This past week I’ve had excruciating headaches, terrible chills, and an awful fever. My week with the flu has taught me a very valuable lesson: don’t procrastinate on the flu shot. Sure it sucks to pay the $25 and get a needle shoved in your arm, but it definitely beats the alternative.
Nothing is more frustrating than suffering consequences of a completely avoidable situation. Had I dealt with a tiny inconvenience, I never would have gotten sick. It is worse because I alone am to blame for my predicament.
What does this have to do with student loans?
As a law student there are many things you can be doing to “vaccinate” yourself from future misery. A few small steps will leave you much better off in the future.
Keep borrowing in check – Student loans make affording a baller apartment close to campus a reality… but it is also a mistake. You can live like a lawyer during law school, or after, but not both.
Management of your student debt HAS to happen. They only question is when will you get around to it.
Stick to federal loans – Not all law students become lawyers with six figure jobs. Federal programs like income-driven repayment plans allow borrowers to make payments based upon what they make rather than what they owe. Avoiding private student loans provides students with an insurance policy against unemployment or under employment.
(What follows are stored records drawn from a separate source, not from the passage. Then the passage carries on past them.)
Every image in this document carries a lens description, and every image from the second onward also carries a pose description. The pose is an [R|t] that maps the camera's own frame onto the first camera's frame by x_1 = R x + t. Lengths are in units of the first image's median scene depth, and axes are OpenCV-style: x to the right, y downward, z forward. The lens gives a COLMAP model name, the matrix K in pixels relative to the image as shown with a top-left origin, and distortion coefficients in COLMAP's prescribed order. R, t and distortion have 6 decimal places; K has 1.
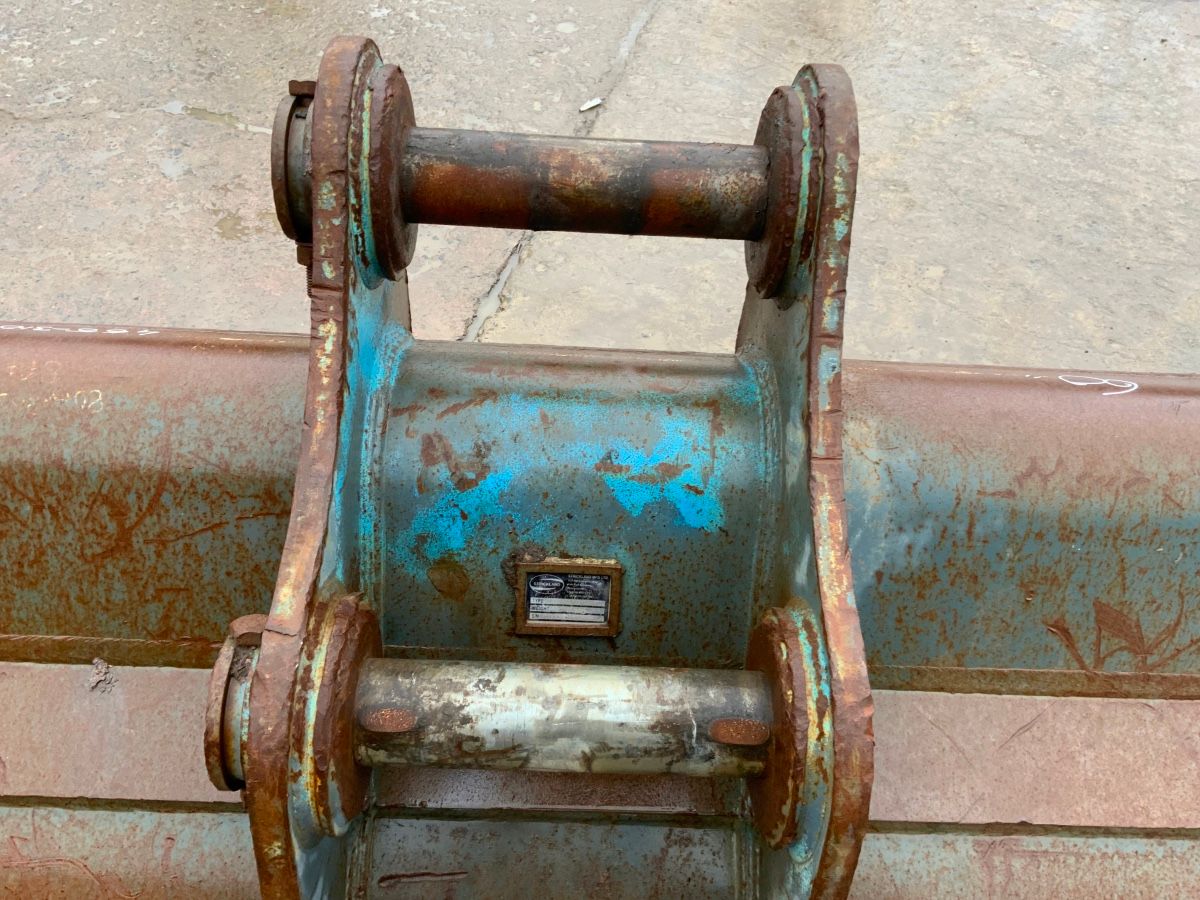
lens RADIAL K [[1013.6, 0, 600.6], [0, 1013.6, 445.9], [0, 0, 1]] dist [0.041278, -0.082421]
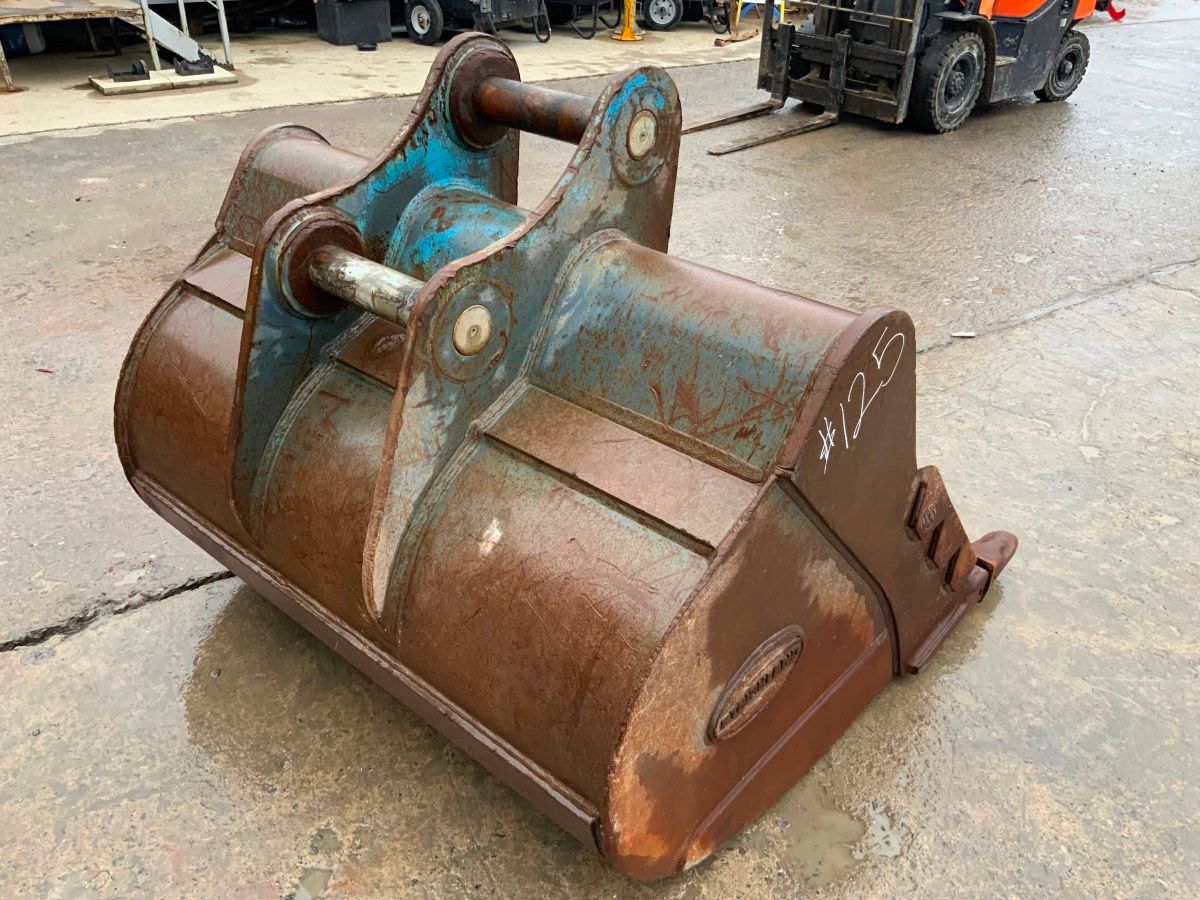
lens RADIAL K [[1013.6, 0, 598.3], [0, 1013.6, 454.4], [0, 0, 1]] dist [0.041278, -0.082421]
pose [[0.757021, 0.312034, -0.574068, 1.373228], [-0.471190, 0.869390, -0.148800, 0.565924], [0.452659, 0.383139, 0.805173, -0.314558]]
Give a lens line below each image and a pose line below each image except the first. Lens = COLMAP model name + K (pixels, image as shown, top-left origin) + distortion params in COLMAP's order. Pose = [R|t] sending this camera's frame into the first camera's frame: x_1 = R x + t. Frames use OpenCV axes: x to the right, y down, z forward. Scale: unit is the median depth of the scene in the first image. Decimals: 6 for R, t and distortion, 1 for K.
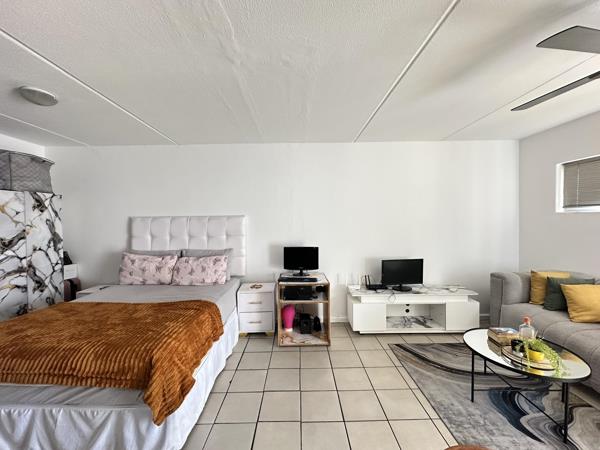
lens RADIAL K [[239.9, 0, 300.2], [0, 239.9, 223.8], [0, 0, 1]] dist [0.000296, 0.000839]
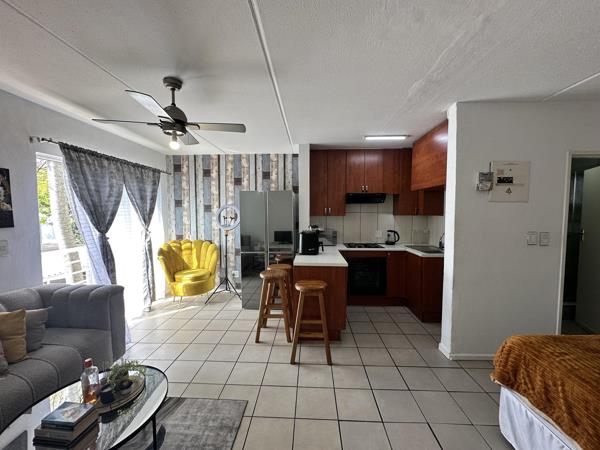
lens RADIAL K [[239.9, 0, 300.3], [0, 239.9, 225.3], [0, 0, 1]] dist [0.000296, 0.000839]
pose [[-0.998444, 0.018131, 0.052736, 0.159978], [0.021922, 0.997147, 0.072231, -0.032977], [-0.051276, 0.073275, -0.995993, 1.024464]]
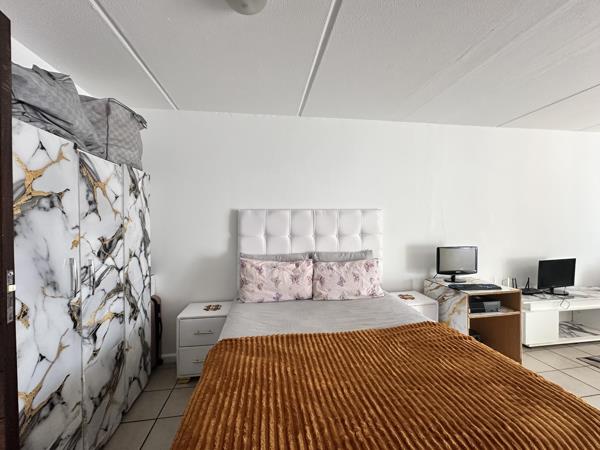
lens RADIAL K [[239.9, 0, 302.8], [0, 239.9, 223.4], [0, 0, 1]] dist [0.000296, 0.000839]
pose [[0.988869, 0.002704, 0.148763, -0.685984], [-0.001046, 0.999937, -0.011217, 0.025623], [-0.148784, 0.010937, 0.988809, 0.269095]]
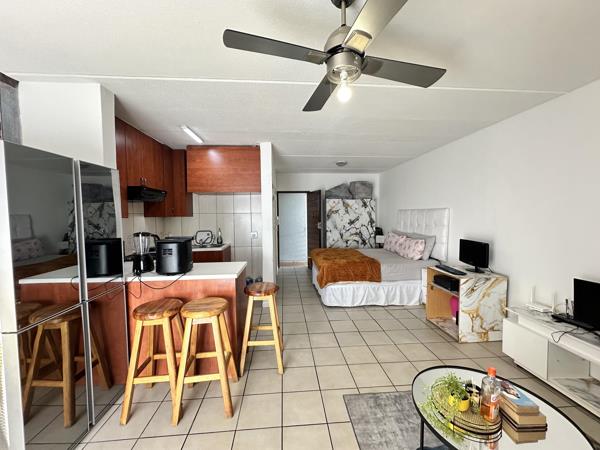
lens RADIAL K [[239.9, 0, 301.0], [0, 239.9, 226.3], [0, 0, 1]] dist [0.000296, 0.000839]
pose [[0.069455, 0.063016, -0.995593, 0.942259], [-0.008945, 0.998002, 0.062544, -0.015169], [0.997545, 0.004562, 0.069880, 0.272425]]
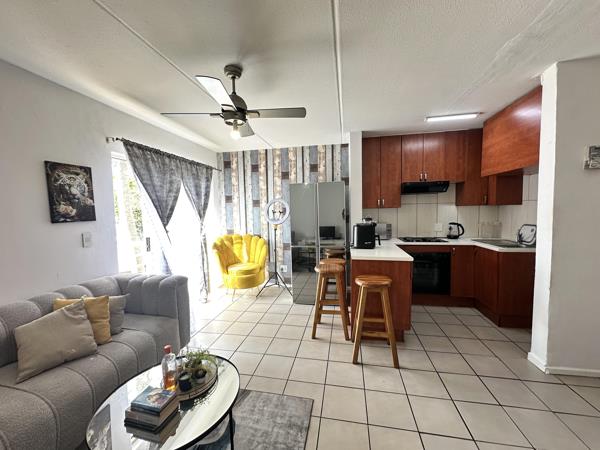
lens RADIAL K [[239.9, 0, 300.9], [0, 239.9, 225.3], [0, 0, 1]] dist [0.000296, 0.000839]
pose [[-0.979740, 0.026590, 0.198503, 0.240655], [0.042922, 0.995995, 0.078434, -0.011476], [-0.195622, 0.085365, -0.976957, 0.990208]]
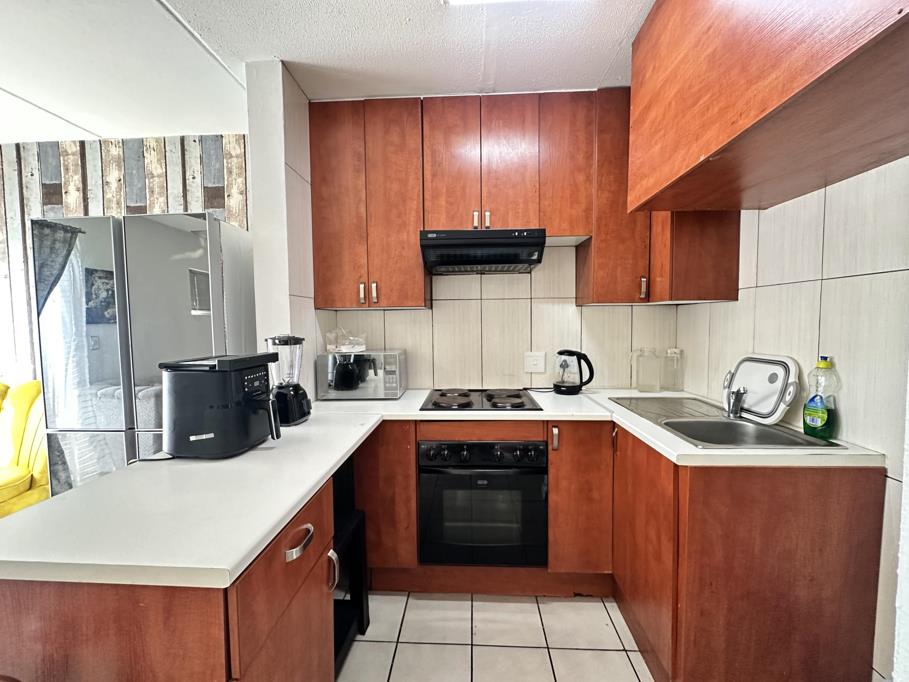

Track down all of your debt – Most law students have some debt from their undergrad studies. The small loan you took out freshman year may have grown during undergrad and law school. Figure out who you owe, how much, and what interest rate you are paying. If you can knock out some high interest debt using your income from a summer position, it will be a huge win.
Learn about the repayment plans and forgiveness programs – These programs are the reason that federal loans are the preferred method of borrowing. If you take the time to learn about public service loan forgiveness or the various federal repayment options, you can hit the ground running after graduation.
It might be unpleasant to deal with this stuff now, but this is only a tiny prick in the arm. You do not want to be an attorney with a full-blown student loan flu.
Between the compounding nature of interest and the fact that most student loan issues cannot be retroactively fixed, there is huge value to doing things right the first time.
Management of your student debt HAS to happen. They only question is when will you get around to it. Don’t put yourself in a position where you wish you would have been smarter when you had the chance. Trust me— it sucks.